◆ **What needs to be done**:
Please convert every line of the records below into one numbered list, one item per line, and leave out any blank lines.
* start *
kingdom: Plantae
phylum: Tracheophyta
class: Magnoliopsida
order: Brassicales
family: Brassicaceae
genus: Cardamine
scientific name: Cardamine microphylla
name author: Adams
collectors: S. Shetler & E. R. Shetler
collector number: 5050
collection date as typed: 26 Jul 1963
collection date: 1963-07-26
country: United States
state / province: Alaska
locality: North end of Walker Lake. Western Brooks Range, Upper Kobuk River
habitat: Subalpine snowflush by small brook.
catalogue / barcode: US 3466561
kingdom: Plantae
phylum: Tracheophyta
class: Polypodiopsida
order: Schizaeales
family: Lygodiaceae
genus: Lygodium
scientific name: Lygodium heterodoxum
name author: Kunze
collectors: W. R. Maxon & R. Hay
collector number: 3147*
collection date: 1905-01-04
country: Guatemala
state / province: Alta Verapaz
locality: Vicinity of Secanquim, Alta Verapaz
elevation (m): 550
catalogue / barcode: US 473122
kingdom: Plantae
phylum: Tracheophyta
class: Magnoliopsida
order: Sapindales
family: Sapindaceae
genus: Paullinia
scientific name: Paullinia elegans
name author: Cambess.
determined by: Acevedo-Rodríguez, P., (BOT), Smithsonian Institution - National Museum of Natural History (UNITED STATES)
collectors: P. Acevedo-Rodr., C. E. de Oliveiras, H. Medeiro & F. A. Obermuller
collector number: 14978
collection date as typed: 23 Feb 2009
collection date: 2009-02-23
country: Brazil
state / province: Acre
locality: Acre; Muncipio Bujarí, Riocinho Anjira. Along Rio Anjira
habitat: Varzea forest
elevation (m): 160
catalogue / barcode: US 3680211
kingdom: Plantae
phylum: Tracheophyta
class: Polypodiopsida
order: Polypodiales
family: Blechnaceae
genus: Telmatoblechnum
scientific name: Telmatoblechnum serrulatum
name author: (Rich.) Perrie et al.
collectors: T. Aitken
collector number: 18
* end *
◆ **Solution to the exercise**:
1. kingdom: Plantae
2. phylum: Tracheophyta
3. class: Magnoliopsida
4. order: Brassicales
5. family: Brassicaceae
6. genus: Cardamine
7. scientific name: Cardamine microphylla
8. name author: Adams
9. collectors: S. Shetler & E. R. Shetler
10. collector number: 5050
11. collection date as typed: 26 Jul 1963
12. collection date: 1963-07-26
13. country: United States
14. state / province: Alaska
15. locality: North end of Walker Lake. Western Brooks Range, Upper Kobuk River
16. habitat: Subalpine snowflush by small brook.
17. catalogue / barcode: US 3466561
18. kingdom: Plantae
19. phylum: Tracheophyta
20. class: Polypodiopsida
21. order: Schizaeales
22. family: Lygodiaceae
23. genus: Lygodium
24. scientific name: Lygodium heterodoxum
25. name author: Kunze
26. collectors: W. R. Maxon & R. Hay
27. collector number: 3147*
28. collection date: 1905-01-04
29. country: Guatemala
30. state / province: Alta Verapaz
31. locality: Vicinity of Secanquim, Alta Verapaz
32. elevation (m): 550
33. catalogue / barcode: US 473122
34. kingdom: Plantae
35. phylum: Tracheophyta
36. class: Magnoliopsida
37. order: Sapindales
38. family: Sapindaceae
39. genus: Paullinia
40. scientific name: Paullinia elegans
41. name author: Cambess.
42. determined by: Acevedo-Rodríguez, P., (BOT), Smithsonian Institution - National Museum of Natural History (UNITED STATES)
43. collectors: P. Acevedo-Rodr., C. E. de Oliveiras, H. Medeiro & F. A. Obermuller
44. collector number: 14978
45. collection date as typed: 23 Feb 2009
46. collection date: 2009-02-23
47. country: Brazil
48. state / province: Acre
49. locality: Acre; Muncipio Bujarí, Riocinho Anjira. Along Rio Anjira
50. habitat: Varzea forest
51. elevation (m): 160
52. catalogue / barcode: US 3680211
53. kingdom: Plantae
54. phylum: Tracheophyta
55. class: Polypodiopsida
56. order: Polypodiales
57. family: Blechnaceae
58. genus: Telmatoblechnum
59. scientific name: Telmatoblechnum serrulatum
60. name author: (Rich.) Perrie et al.
61. collectors: T. Aitken
62. collector number: 18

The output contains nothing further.